The facts about medical cannabis
Towards the end of last year, Parkinson’s UK announced they were funding a clinical trial at Kings College London, to test whether CBD can treat psychosis brought on as a result of Parkinson’s disease. Over the next couple of years, researchers will test whether CBD will help symptoms and find out exactly how safe it is, whether there are any side effects and how to monitor dosage.
As CBD is extracted from the cannabis plant and purified, patients will not experience any intoxicating side effects and will remain alert whilst medicating. An extensive report by the WHO has demonstrated that CBD is generally very well tolerated with a good safety profile with no evidence of recreational use or abuse potential. CBD has no addictive properties and in fact, recent studies have shown that medical cannabis is leading patients away from addictive medication such as opioids.
Medical cannabis still is not available or licenced on prescription for people living with Parkinson’s disease. Currently, CBD products are only available in shops and online retailers, marketed as a food supplements or novel foods and cannot be recommended for specific medical purposes. The CBD market in the UK remains largely unregulated (although new regulations are being introduced by the FSA) and can be very confusing for both the general public and doctors who may want to explore CBD as a potential therapy- find out more about this here.
Research from Parkinson’s UK
As part of the current study taking place by Parkinson’s UK; some key findings have already been released to show the effects of medical cannabis on those living with Parkinson’s.
Astonishingly, 59% of people hadn’t used cannabis-based products before, but would use them to control their symptoms.
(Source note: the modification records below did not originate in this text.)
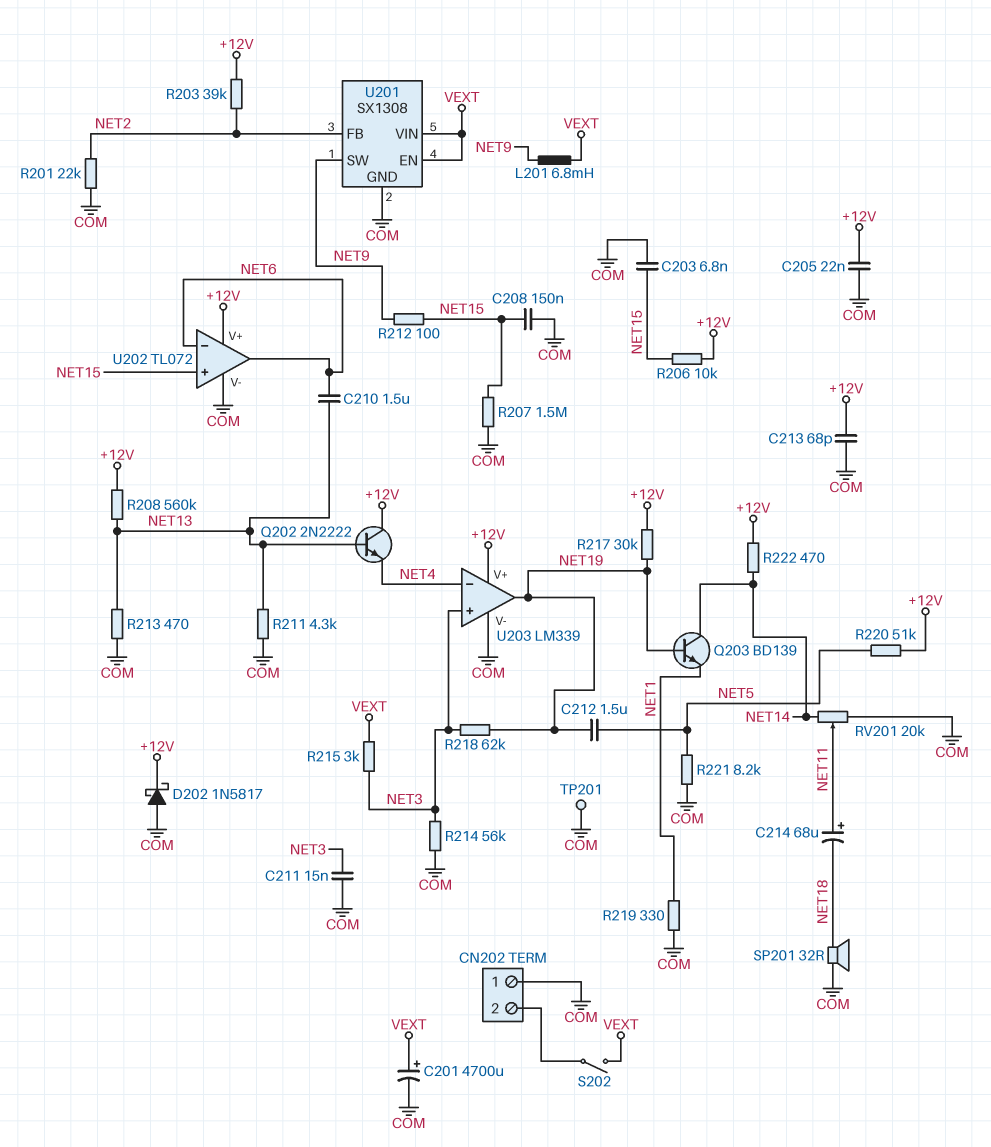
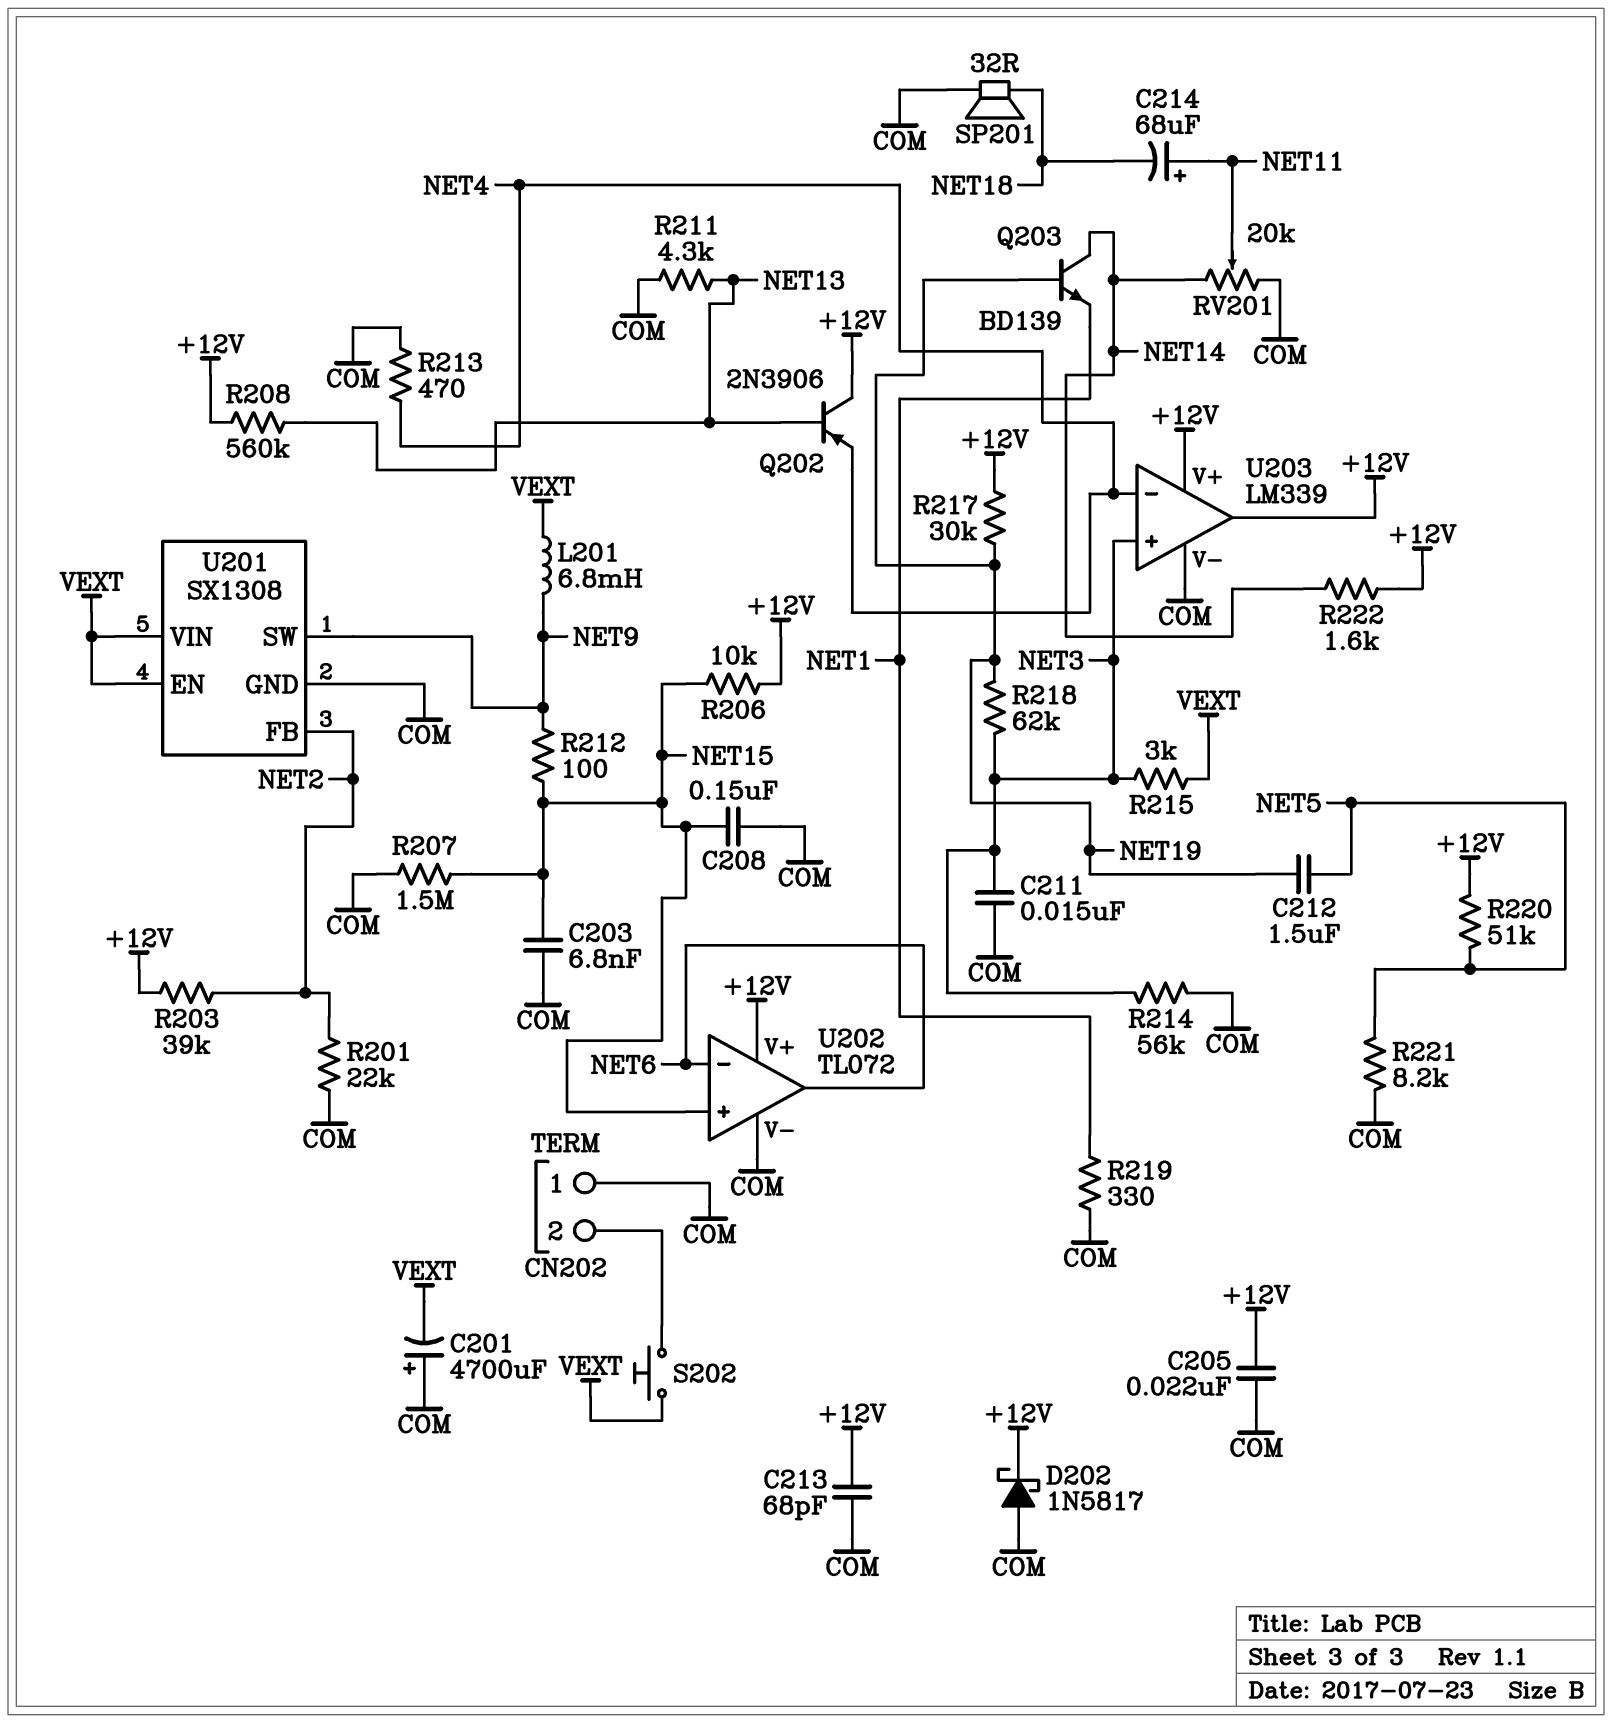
C201: 4700uF (plus VEXT, minus COM) -> 4700uF (plus COM, minus VEXT)
C210: 1.5uF (NET6, NET13) -> none
Q202: NPN 2N2222 (B NET13, C +12V, E NET4) -> PNP 2N3906 (B NET13, C +12V, E NET4)
R213: 470 (COM, NET13) -> 470 (COM, NET4)
R222: 470 (+12V, NET14) -> 1.6k (+12V, NET14)
S202: switch (CN202/2, VEXT) -> button (CN202/2, VEXT)
TP201: test point (COM) -> none
U203 pin out: NET19 -> +12V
Parkinson’s disease can cause involuntary tremors, stiffness and shaking throughout the body. The motor symptoms of Parkinson’s affect mobility and can have a profound impact on an individual’s daily living and independence. In additional to physical symptoms, Parkinson’s can manifest itself with a number of other distressing problems including depression, psychosis, impaired sleep and memory loss. Currently, there is no cure for Parkinson’s - only treatments to ease symptoms, of which many individuals say the effects of treatment does not last very long before their symptoms return. Medications wear off and become less effective over time, which means most people with Parkinson’s end up starting additional medications which often have unpleasant side effects including dyskinesia (abnormal involuntary movements), hallucinations and behavioural changes.
The current testing being carried out by Parkinson’s UK, shows there have been no side effects after using medical cannabis - and more importantly, the medication didn’t interact or cause any issues with the medicines currently taken to treat their Parkinson's symptoms.
Of note, 86% of professionals who were interviewed, said they didn’t feel confident enough to prescribe cannabis-based medical products to their patients.
How can we explore this further and improve confidence for prescribing doctors?
We believe there is a role for cannabis-based medicines to improve quality of life for people who suffer with Parkinson’s disease, particularly when conventional medications have failed to be effective or as an add on treatment to help alleviate some of the wider manifestations of the condition.
At The Primary Care Cannabis Network, we are reaching out to and are working with other organisations and societies, so we can educate and advance scientific research.
The aim is to expand the knowledge of cannabis-based medical treatments and focus on academic research, education, key-papers and open discussions.
We focus specifically on the needs of GPs and are creating a community that will enable GPs to confidently work together and speak with specialists to understand the various regulatory pathways that exist within the UK.